Damit bleibt die Würzburger Formation, die sich immernoch einer Webpräsenz verweigert, für mich weiterhin mysteriös. Augenzeugen wussten aber von einer gut eingespielten, psychedelisch angehauchten Instrumentalband zu berichten. Gerne habe man improvisiert. Dazu eine komplett gejammte Zugabe, begeisterte Leute in der ersten Reihe sowie „übelst abgefahrene Spacesounds“, für die sich der Psychedelic Network-Guru und H20’s finest verantwortlich zeigt. Weitere, nicht ganz unbekannte Gesichter, darf man in der schönen Fotoreihe von music-on-net.photography gerne selbst ausfindig machen. Das nächste Mal dann besser pünktlich sein…

Und wer ist alles am Start? Ein erster Blick in die Posthalle lässt einen vergnügt schmunzeln. Denn hat man einen einigermaßen guten Überblick über die hiesige Band-, Musiker-, und Konzertszene, findet sich so mancher bekannte Charakterkopf unter den schätzungsweise 300 bis 400 Besuchern. Da stehen die Hardcore- und Black-Metal-Kiddies in trauter Einigkeit neben den gestandenen, alteingesessenen Kuttenträgern, um gemeinsam den ausufernden Klangteppichen der Headlinerbands zu lauschen. Und auch die Black Sabbath– und Led Zeppelin-Shirts (die letzten Jahre eher priviligierten H&M-Kunden vorbehalten) werden endlich wieder mit Stolz getragen. Das, was böse Zungen als Altherrenrock bezeichnen, ist immernoch schwer in Mode.

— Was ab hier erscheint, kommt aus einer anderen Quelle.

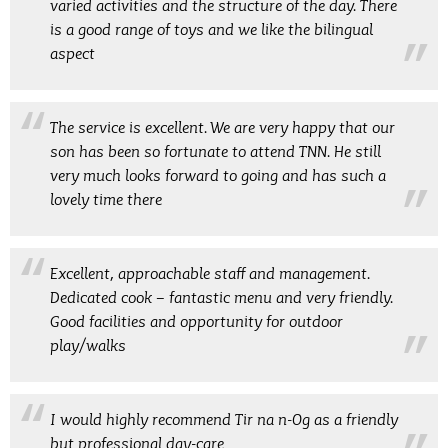
varied activities and the structure of the day. There
is a good range of toys and we like the bilingual
aspect
The service is excellent. We are very happy that our
son has been so fortunate to attend TNN. He still
very much looks forward to going and has such a
lovely time there
Excellent, approachable staff and management.
Dedicated cook – fantastic menu and very friendly.
Good facilities and opportunity for outdoor
play/walks
I would highly recommend Tir na n-Og as a friendly
but professional day-care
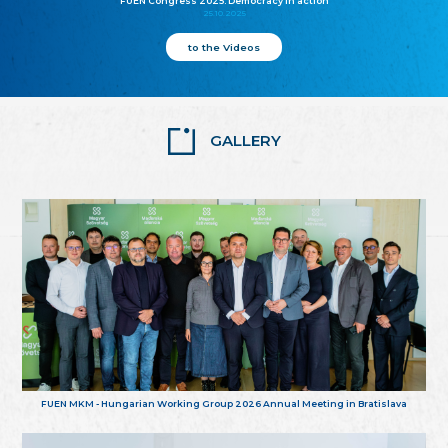
FUEN Congress 2025: Democracy in action
25.10.2025
to the Videos
GALLERY
FUEN MKM - Hungarian Working Group 2026 Annual Meeting in Bratislava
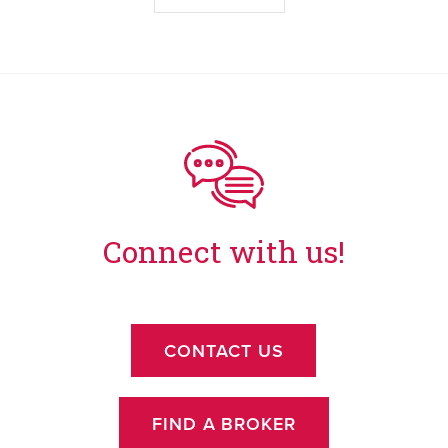
Connect with us!
CONTACT US
FIND A BROKER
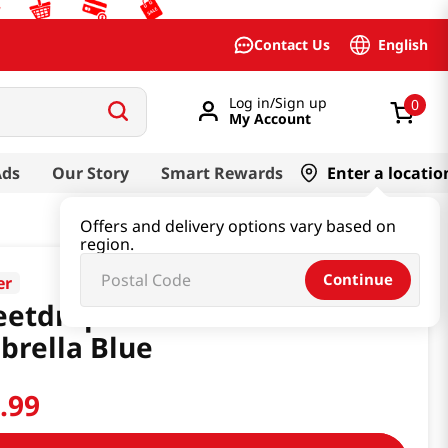
English
Contact Us
Log in/Sign up
0
My Account
Ads
Our Story
Smart Rewards
Enter a locatio
Offers and delivery options vary based on
region.
Continue
er
etdrop Milkcat Sun
rella Blue
9
.
99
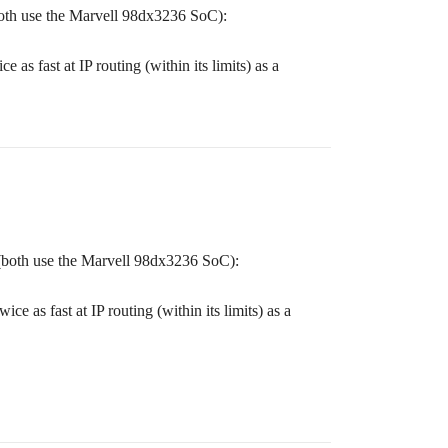
oth use the Marvell 98dx3236 SoC):
as fast at IP routing (within its limits) as a
(both use the Marvell 98dx3236 SoC):
e as fast at IP routing (within its limits) as a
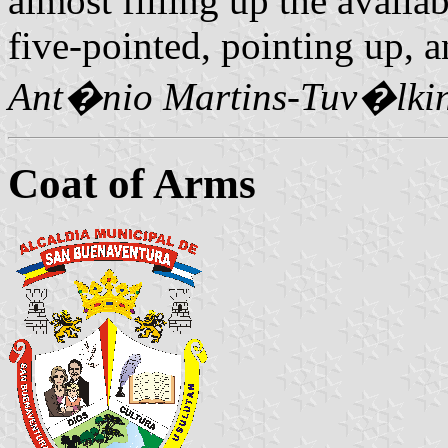
almost filling up the availabl
five-pointed, pointing up, 
Ant�nio Martins-Tuv�lki
Coat of Arms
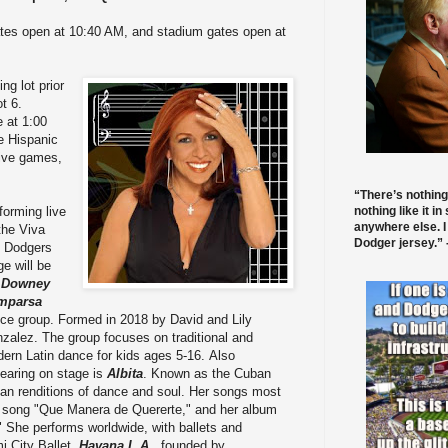
tes open at 10:40 AM, and stadium gates open at
ng lot prior
t 6.
e at 1:00
te Hispanic
ctive games,
“There’s nothing
nothing like it in
forming live
anywhere else. I
the Viva
Dodger jersey.” -
 Dodgers
ge will be
e
Downey
mparsa
ce group. Formed in 2018 by David and Lily
zalez. The group focuses on traditional and
ern Latin dance for kids ages 5-16. Also
earing on stage is
Albita
. Known as the Cuban
ban renditions of dance and soul. Her songs most
her song "Que Manera de Quererte," and her album
 She performs worldwide, with ballets and
i City Ballet.
Havana L.A.
, founded by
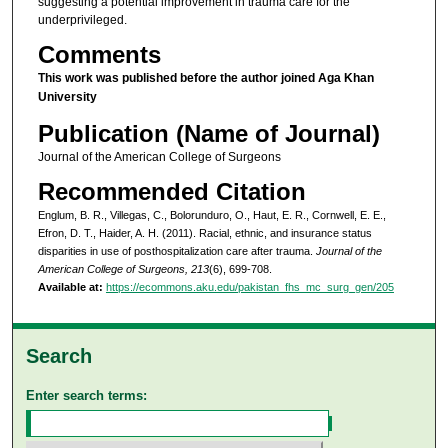
suggesting a potential improvement in trauma care for the
underprivileged.
Comments
This work was published before the author joined Aga Khan
University
Publication (Name of Journal)
Journal of the American College of Surgeons
Recommended Citation
Englum, B. R., Villegas, C., Bolorunduro, O., Haut, E. R., Cornwell, E. E.,
Efron, D. T., Haider, A. H. (2011). Racial, ethnic, and insurance status
disparities in use of posthospitalization care after trauma.
Journal of the
American College of Surgeons, 213
(6), 699-708.
Available at:
https://ecommons.aku.edu/pakistan_fhs_mc_surg_gen/205
Search
Enter search terms:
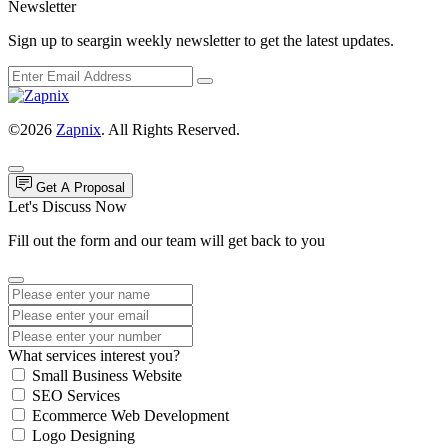
Newsletter
Sign up to seargin weekly newsletter to get the latest updates.
©2026
Zapnix
. All Rights Reserved.
Get A Proposal
Let's Discuss Now
Fill out the form and our team will get back to you
What services interest you?
Small Business Website
SEO Services
Ecommerce Web Development
Logo Designing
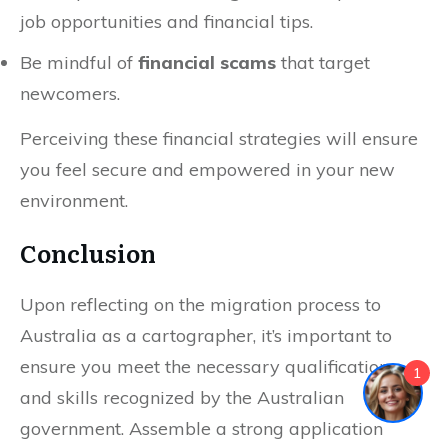
job opportunities and financial tips.
Be mindful of
financial scams
that target
newcomers.
Perceiving these financial strategies will ensure
you feel secure and empowered in your new
environment.
Conclusion
Upon reflecting on the migration process to
Australia as a cartographer, it’s important to
ensure you meet the necessary qualifications
1
and skills recognized by the Australian
government. Assemble a strong application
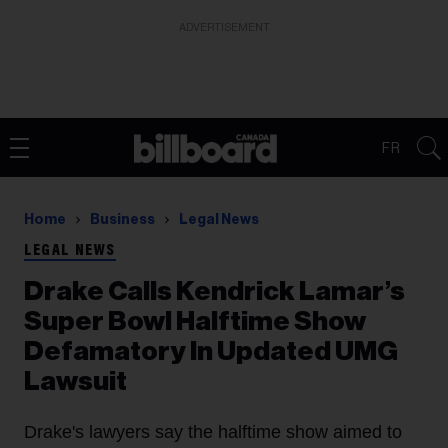
ADVERTISEMENT
FR
Home
Business
Legal News
LEGAL NEWS
Drake Calls Kendrick Lamar’s
Super Bowl Halftime Show
Defamatory In Updated UMG
Lawsuit
Drake's lawyers say the halftime show aimed to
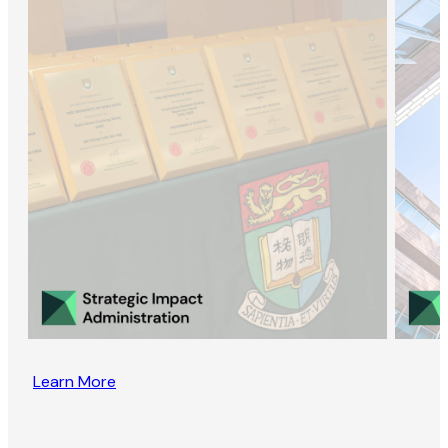
Learn More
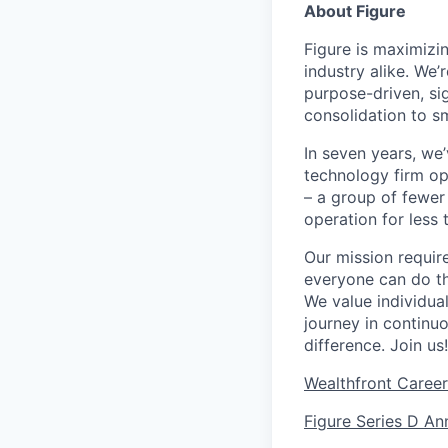
About Figure
Figure is maximizi
industry alike. We’
purpose-driven, si
consolidation to s
In seven years, we
technology firm ope
– a group of fewer
operation for less 
Our mission requir
everyone can do th
We value individua
journey in continu
difference. Join us!
Wealthfront Care
Figure Series D A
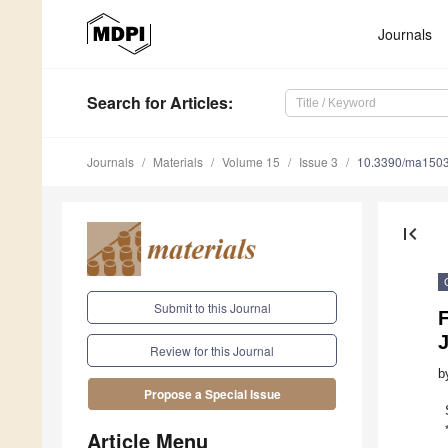
Journals
Search
for Articles
:
Journals
Materials
Volume 15
Issue 3
10.3390/ma150
first_page
Submit to this Journal
F
J
Review for this Journal
b
Propose a Special Issue
Article Menu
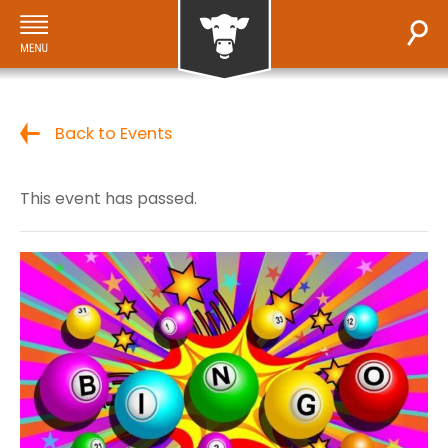
Back to Events
This event has passed.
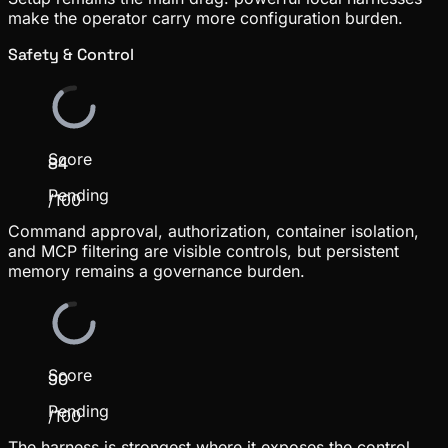
make the operator carry more configuration burden.
Safety & Control
Score
84
Pending
/100
Command approval, authorization, container isolation,
and MCP filtering are visible controls, but persistent
memory remains a governance burden.
Score
90
Pending
/100
The harness is strongest where it exposes the control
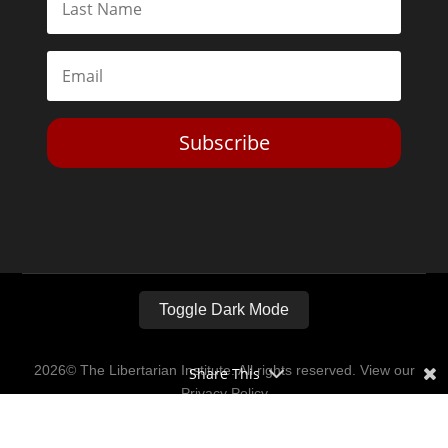
Subscribe
Toggle Dark Mode
2026© The Libertarian Institute. All rights reserved. View our
Share This
Privacy Policy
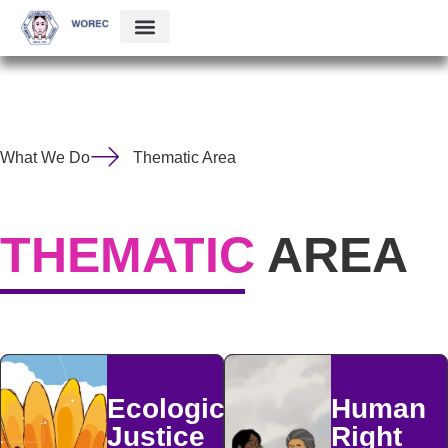
What We Do
Thematic Area
THEMATIC
AREA
Ecological
Human
Justice
Right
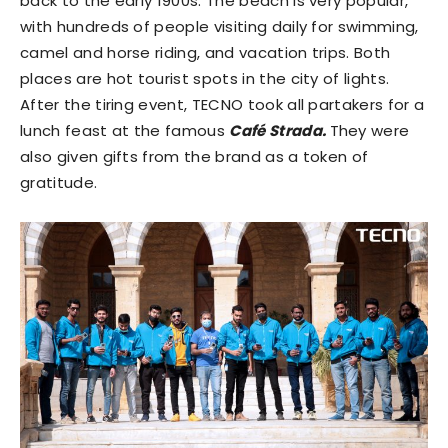
back to the early 1900s. The beach is very popular,
with hundreds of people visiting daily for swimming,
camel and horse riding, and vacation trips. Both
places are hot tourist spots in the city of lights.
After the tiring event, TECNO took all partakers for a
lunch feast at the famous
Café Strada.
They were
also given gifts from the brand as a token of
gratitude.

IMG_3148 KopieDie haben RADIO MOSCOW aus Iowa zweifellos im Griff: Braunes Lederwestchen, Rickenbacker, Medallions…. Matte und Schnauzer sind sowieso Pflicht! What you see is what you get: Die Strat versprüht Hendrix galore während sich die Rhythmusgruppe knochentrocken durch den Opener Death of a Queen pflügt. Dazu zentnerweise Hall auf den Vocals. Ordentlich dichter Sound für eine three-piece-Band! Das bringt die Mähnen im Publikum sofort in Wallung. Bereitwillig lässt sich dieses von Broke Down zum Warpig machen oder gleich von Rancho Tehama Airport durch die Prärie peitschen. I just don’t know… technisch ist das einwandfrei bis beeindruckend und auch kurzfristig spannend…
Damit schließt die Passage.